Première procédure judiciaire
N'ayant reçu aucune réponse de la part de l'administration des douanes, la société a alors assigné en juillet 2016 les directeurs des services des douanes de Saint-Martin et de Guadeloupe devant le tribunal judiciaire de Basse-Terre en remboursement de 3,45 millions d'euros, montant correspondant au total des sommes payées entre 2013 et 2016.
Elle a eu gain de cause : en janvier 2020, le tribunal a condamné le directeur régional des douanes de Guadeloupe au remboursement de ces 3,45 millions d'euros, avec intérêts au taux légal à compter de la date d'assignation.
Deuxième procédure judiciaire
Le services des douanes de Guadeloupe fait appel de cette décision. Il argue d'une part que «l'action est mal dirigée» car la taxe est perçue par la Collectivité et non pas par les douanes, celles-ci ne font que la collecter. D'autre part, le directeur régional considère que la société ne peut demander le remboursement de la taxe puisque celle-ci est censée avoir été répercutée (et donc payée) par les consommateurs. Il demande alors une expertise comptable pour le vérifier. De plus, selon les douanes, la TCPP est une «imposition intérieure conforme au regard de la réglementation européenne» et de l'accord économique Cariforum.
La cour d'appel de Basse-Terre réexamine l'affaire en mai 2023. Elle atteste que la TCPP est exigible lors de l'entrée sur le territoire de produits pétroliers par voie maritime et terrestre, que son acquittement est différent selon le moyen de transport. Elle constate en outre que la TCCP «se substitue à la taxe spéciale de consommation instituée» par le code des douanes «ayant pour finalité l'amélioration des infrastructures» de la collectivité de Saint-Martin. Aussi la cour d'appel considère-t-elle la TCPP «comme une imposition intérieure» et non comme une sorte de droit de douane, partageant ainsi l'avis des services des douanes. La mise en place de la TCPP ne viole pas les textes communautaires et le Cariforum puisque les sociétés comme GEDC ne paient pas de taxe équivalente à un droit de douane mais une taxe de consommation «intérieure» instaurée par la COM.
Et «quand bien même, cette taxe serait considérée comme une taxe équivalente à un droit de douane», les magistrats soulignent que GEDC n'apporte pas la preuve qu'elle importe ses carburants de pays de l'Union européenne et de la Caraïbe bénéficiaires d'accords douaniers et rappellent que la Norvège ne fait pas partie de l'UE et les USA ne sont pas concernés pas les accords de coopération dans ce domaine.
La cour d'appel de Basse-Terre a rendu son jugement en janvier 2024 en infirmant le jugement de Basse-Terre, soit en donnant raison cette fois au service des douanes.
Troisième procédure judiciaire
GEDC a contesté cette décision et s'est pourvue en cassation.

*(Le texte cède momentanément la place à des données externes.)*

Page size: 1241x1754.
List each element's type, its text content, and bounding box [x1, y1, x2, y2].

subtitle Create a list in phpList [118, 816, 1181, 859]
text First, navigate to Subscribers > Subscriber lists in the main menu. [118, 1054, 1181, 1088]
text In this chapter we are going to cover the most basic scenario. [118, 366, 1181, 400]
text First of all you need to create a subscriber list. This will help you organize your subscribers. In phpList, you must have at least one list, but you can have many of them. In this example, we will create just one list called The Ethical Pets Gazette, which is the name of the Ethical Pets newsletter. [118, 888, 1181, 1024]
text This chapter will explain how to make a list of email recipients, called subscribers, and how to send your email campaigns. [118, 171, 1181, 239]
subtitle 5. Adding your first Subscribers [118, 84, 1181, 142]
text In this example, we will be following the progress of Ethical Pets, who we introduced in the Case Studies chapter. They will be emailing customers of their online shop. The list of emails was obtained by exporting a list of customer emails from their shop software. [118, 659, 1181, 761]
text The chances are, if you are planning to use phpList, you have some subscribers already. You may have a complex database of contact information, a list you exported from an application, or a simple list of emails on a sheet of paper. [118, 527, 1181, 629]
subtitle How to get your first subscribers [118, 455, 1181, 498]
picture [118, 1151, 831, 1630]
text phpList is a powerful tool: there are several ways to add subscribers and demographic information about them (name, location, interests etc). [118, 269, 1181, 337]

L'audience vient d'avoir lieu. Tout l'argumentaire de la cour d'appel de Basse-Terre a été démonté.
En résumé, la cour de cassation comprend que «la TCPP constitue une charge pécuniaire qui s'applique à des produits pétroliers lorsque ceux-ci franchissent la frontière régionale constituée par les limites géographique» de la COM de Saint-Martin. Or, selon une jurisprudence constante de la Cour de justice de l'Union européenne, la «charge pécuniaire» frappant des marchandises qui franchissent une frontière, est un droit de douane ou taxe d'effet équivalent à un droit de douane.

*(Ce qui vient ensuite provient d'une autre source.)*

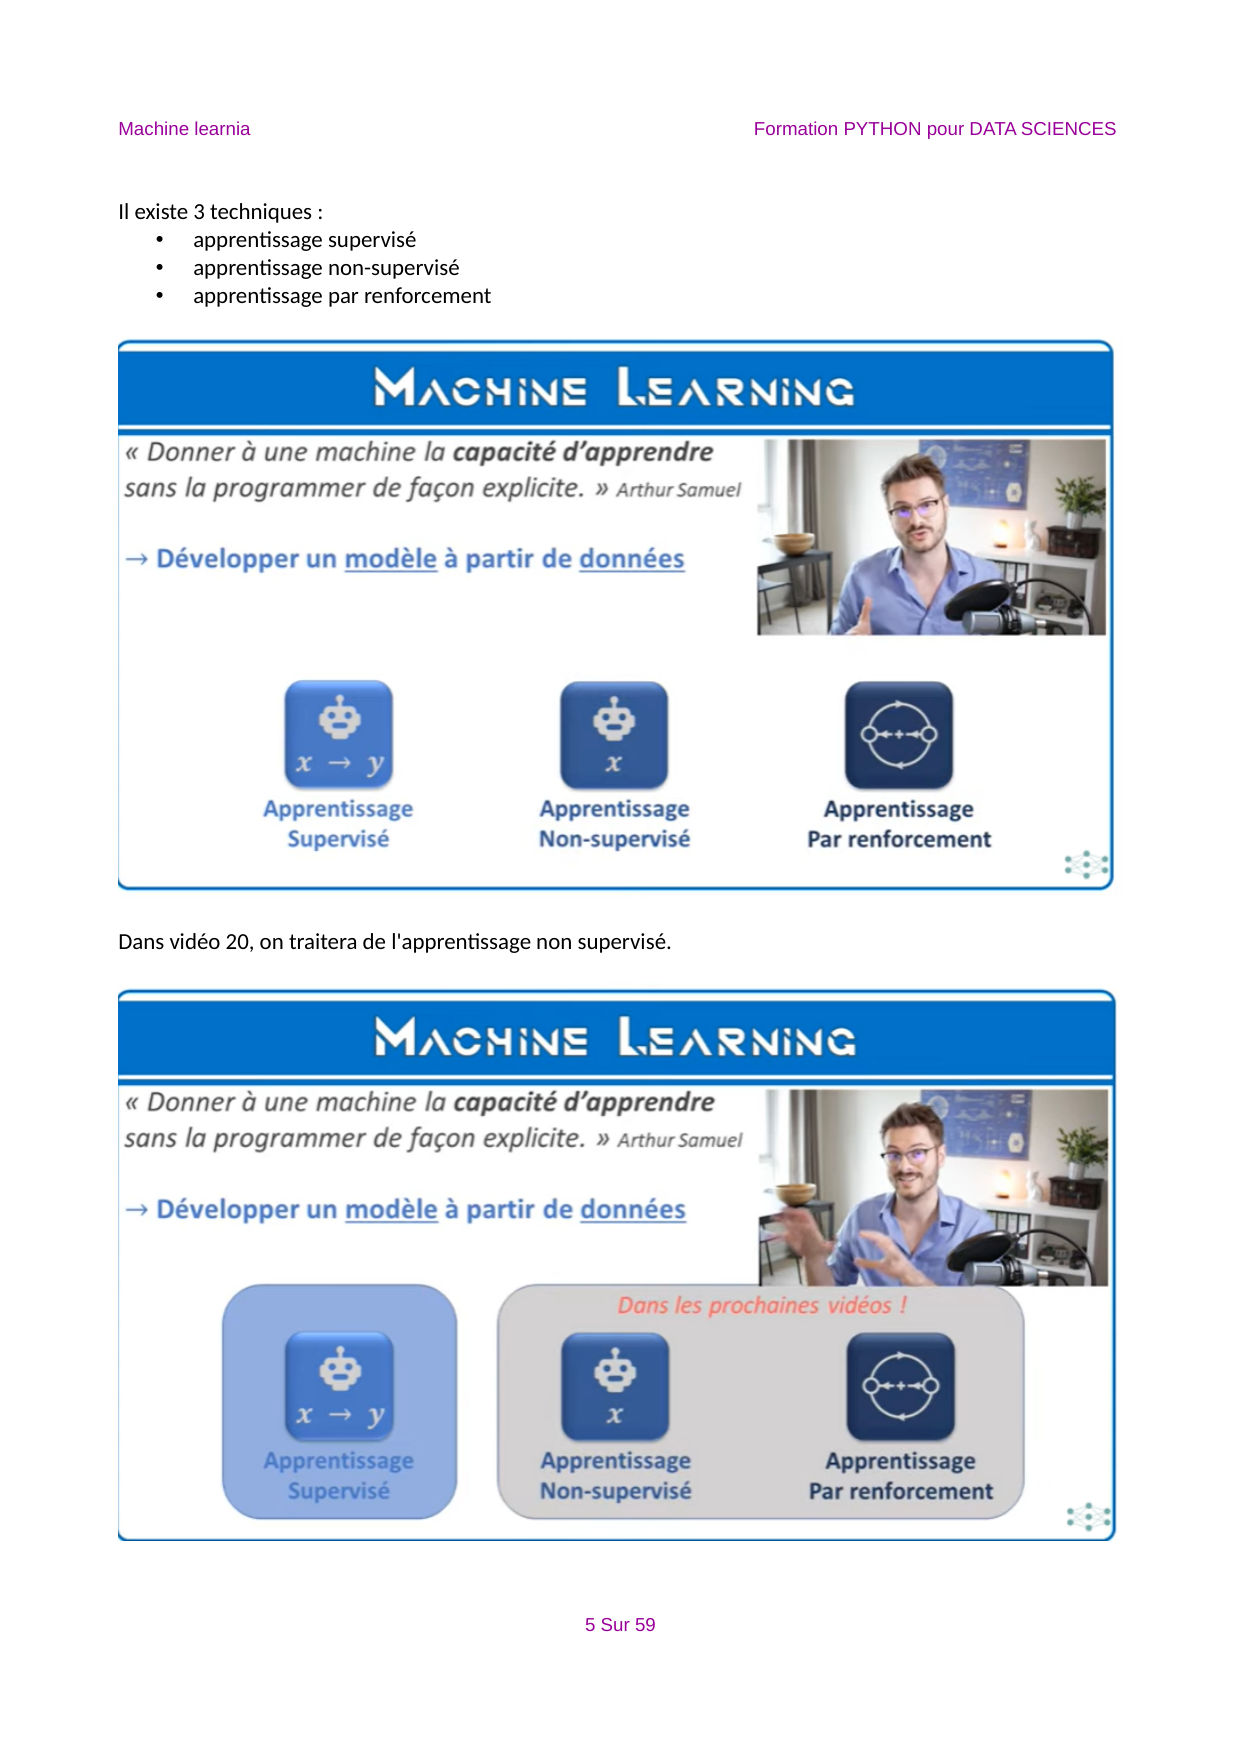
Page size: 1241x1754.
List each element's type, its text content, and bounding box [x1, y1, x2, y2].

picture [118, 983, 1122, 1541]
list apprentissage par renforcement [156, 281, 1122, 309]
text Dans vidéo 20, on traitera de l'apprentissage non supervisé. [118, 927, 1122, 955]
list apprentissage supervisé [156, 225, 1122, 253]
list apprentissage non-supervisé [156, 253, 1122, 281]
text Il existe 3 techniques : [118, 197, 1122, 225]
picture [118, 337, 1122, 899]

Elle souligne en outre que «cette taxe ne relève pas d'un régime ou d'un système général de redevances intérieures» et que le code des impôts de Saint-Martin prévoit que la TCPP est appliquée et due dès que certains produits pétroliers sont importés en partie française.

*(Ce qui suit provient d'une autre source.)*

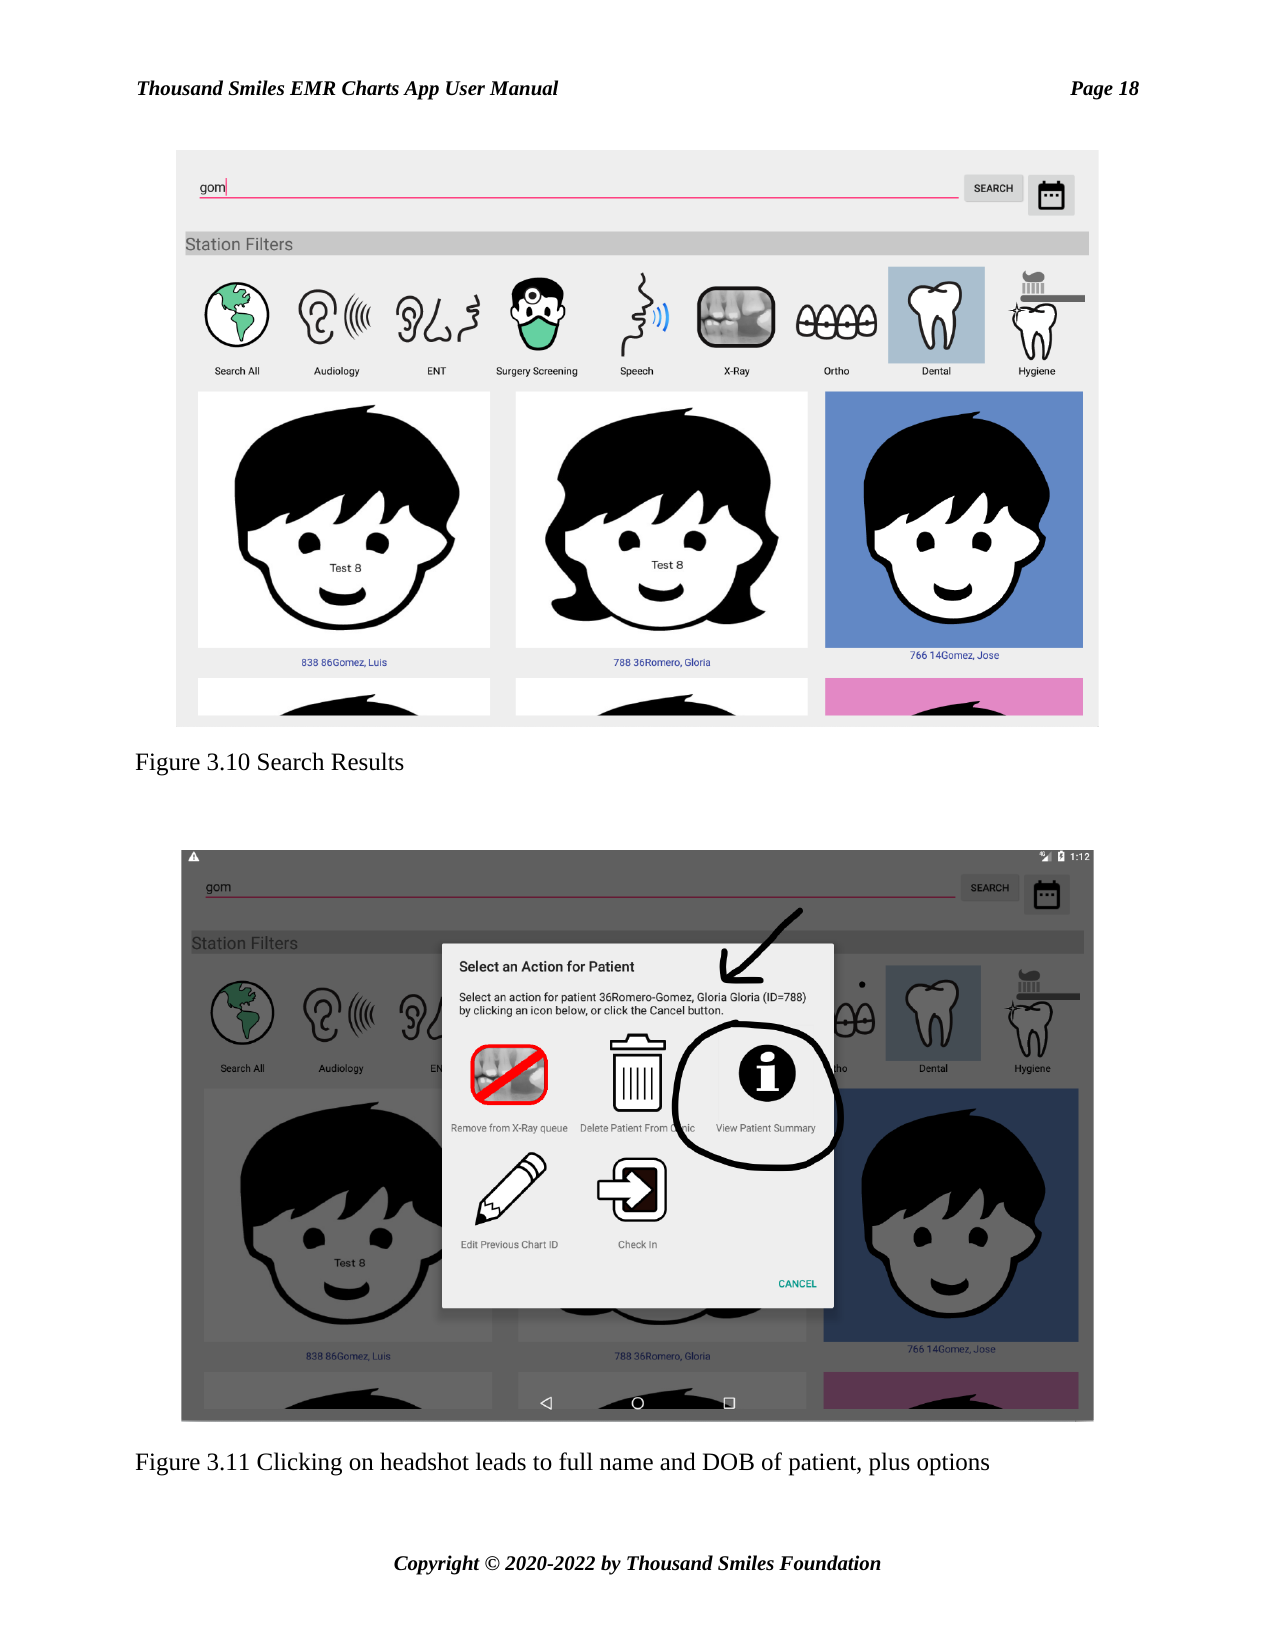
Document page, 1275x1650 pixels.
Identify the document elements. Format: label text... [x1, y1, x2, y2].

picture [181, 850, 1094, 1422]
text Figure 3.10 Search Results [135, 750, 1140, 775]
text Figure 3.11 Clicking on headshot leads to full name and DOB of patient, plus options [135, 1450, 1140, 1475]
picture [176, 150, 1099, 727]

La cour de cassation ne considère alors pas la TCPP «comme un impôt à la consommation» ni «comme une imposition intérieure» mais comme «une taxe à effet équivalent à des droits des douanes». Elle en conclut dans son arrêt rendu le 11 mars la semaine dernière que «la TCPP n'est ainsi pas conforme au droit de l'Union européenne». Elle a cassé et annulé l'arrêt de la cour d'appel de Basse-Terre de janvier 2014 et confirmé le jugement rendu en janvier 2020.